**Problem tanımı:** Seçilen bölümde Aydın'ın söylediğine göre dava şu anda kaç sanıkla sürüyor?

**Seçilen bölüm:**

= = = = = = =

Dava sürecine de değinen Aydın, gelinen noktada yargılama safhasında çok fazla bir yol kaydedilemediğini ifade ederek, dava dosyalarına yansıyanlardan cinayetin hemen öncesinde görülebilir olduğunu söyledi.
En başından beri yargılanması gerekenlere ve cinayette bakılması gereken yerlere dikkat çektiklerini ifade eden Aydın sözlerine şöyle devam etti:
“Bugün dava dosyası cinayetin önceden bilindiğini gösteriyor. Cinayetin üzerinden yıllar geçtikten sonra, 2016’dan itibaren dosyanın daha geniş bir hale gelmesiyle birlikte dava, kamu görevlilerinin de yargılandığı bir davaya dönüştü.
“Fakat ilk yargılama sürecinde biz Hrant’ın Arkadaşları olarak Adalet Nöbetlerinde bu davada yargılanması gerekenlere ve bu cinayette bakılması gereken yerlere zaten dikkat çekiyorduk. Bunun yıllar sonra görülmüş olması üzücü.
“Ama buna rağmen hala bakılmamış görülmemiş ve bütünlüğü sağlanmamış olaylar var. Kapsamlı bir soruşturma yapıldı mı? Bugün geldiğimiz noktada 103. duruşması görülecek olan davada hala bütünlüklü bir yargılama sağlanabilmiş değil.”
“Davanın gölgelenmesi için uğraşıldı”
2007’de açılan ilk davada sadece tetikçilerin yargılandığından bahseden Aydın, o dönem duruşmalarının bir müsamere gibi geçtiğinden bahsederek “Nitekim mahkeme son derece vahim bir kararla sonuçlandı” dedi.
Bu kararın daha sonra bozulduğunu hatırlatan Aydın “13 yıldır süren bir dava fakat bu davanın yeniden görülmeye başlaması 9 yıl sonra mümkün olabildi” ifadelerini kullanan Aydın sözlerini şöyle sürdürdü:
“Çeşitli teftiş raporları, Devlet Denetleme Kurulu’nun raporu, AİHM kararları ve devlet içerisindeki bir takım değişikliklerden sonra bu davada bazı kamu görevlilerinin yargılanması için gerekli izinler çıktı. Şu anda mahkeme 77 sanıklı bir dava olarak sürüyor. Fakat ilk yargılama sürecinde yargılanması talep edilenlerle ilgili suç duyuruları maalesef karşılığını bulmadı, soruşturma izinleri verilmedi. Ve hatta biz o süreçte bu davada yargılanması gereken kişilerin terfi edildiğini, korunduğunu gördük. Tabii süreç boyunca davanın gölgelenmesi için de uğraşıldı.

= = = = = = =

**Çıkarılan bilgiler:**
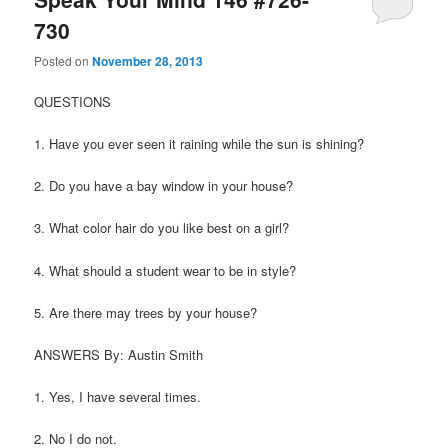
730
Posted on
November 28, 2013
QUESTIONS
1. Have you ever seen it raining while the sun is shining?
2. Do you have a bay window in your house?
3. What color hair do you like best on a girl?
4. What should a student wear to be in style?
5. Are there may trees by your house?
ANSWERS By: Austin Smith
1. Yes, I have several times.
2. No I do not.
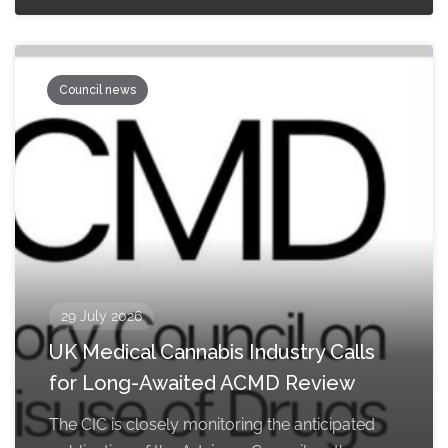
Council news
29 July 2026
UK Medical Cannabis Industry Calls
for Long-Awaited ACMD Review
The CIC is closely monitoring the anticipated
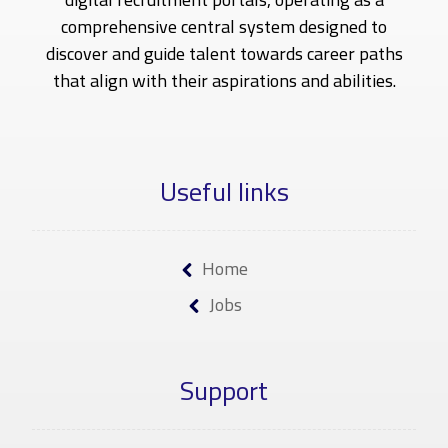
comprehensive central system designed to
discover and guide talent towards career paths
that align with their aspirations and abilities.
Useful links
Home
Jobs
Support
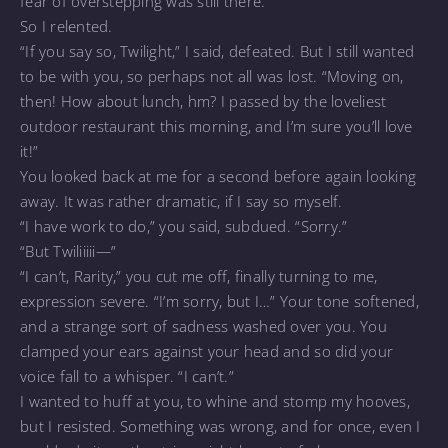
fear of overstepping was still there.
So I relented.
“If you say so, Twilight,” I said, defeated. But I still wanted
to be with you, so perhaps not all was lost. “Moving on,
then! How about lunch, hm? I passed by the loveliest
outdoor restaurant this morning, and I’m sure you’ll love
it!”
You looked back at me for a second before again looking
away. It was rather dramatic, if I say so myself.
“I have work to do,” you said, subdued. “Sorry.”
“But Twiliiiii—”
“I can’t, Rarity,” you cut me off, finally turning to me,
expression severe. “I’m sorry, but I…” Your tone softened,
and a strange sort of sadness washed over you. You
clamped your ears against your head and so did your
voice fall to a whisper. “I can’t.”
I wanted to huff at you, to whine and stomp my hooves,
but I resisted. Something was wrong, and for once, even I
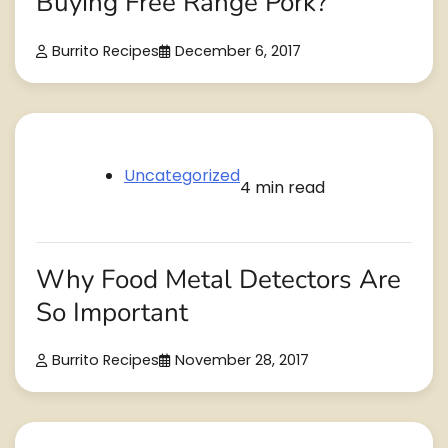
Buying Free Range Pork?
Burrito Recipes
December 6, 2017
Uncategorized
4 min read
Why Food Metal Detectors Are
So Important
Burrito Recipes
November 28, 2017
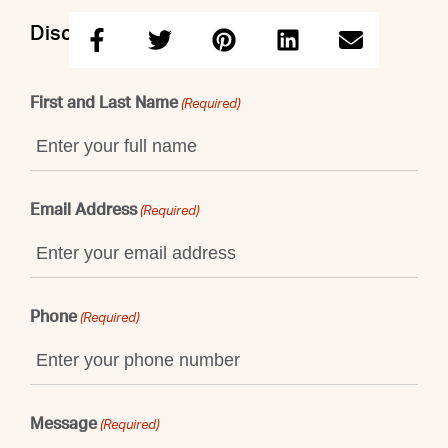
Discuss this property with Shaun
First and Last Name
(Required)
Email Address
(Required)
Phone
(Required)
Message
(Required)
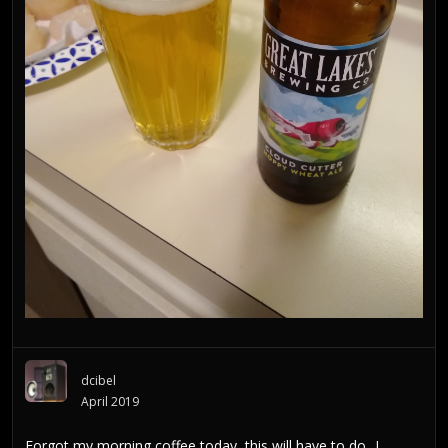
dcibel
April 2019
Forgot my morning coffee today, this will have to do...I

= = = = = = =

**Yanıt:** Dava şu anda 77 sanıklı olarak sürüyor.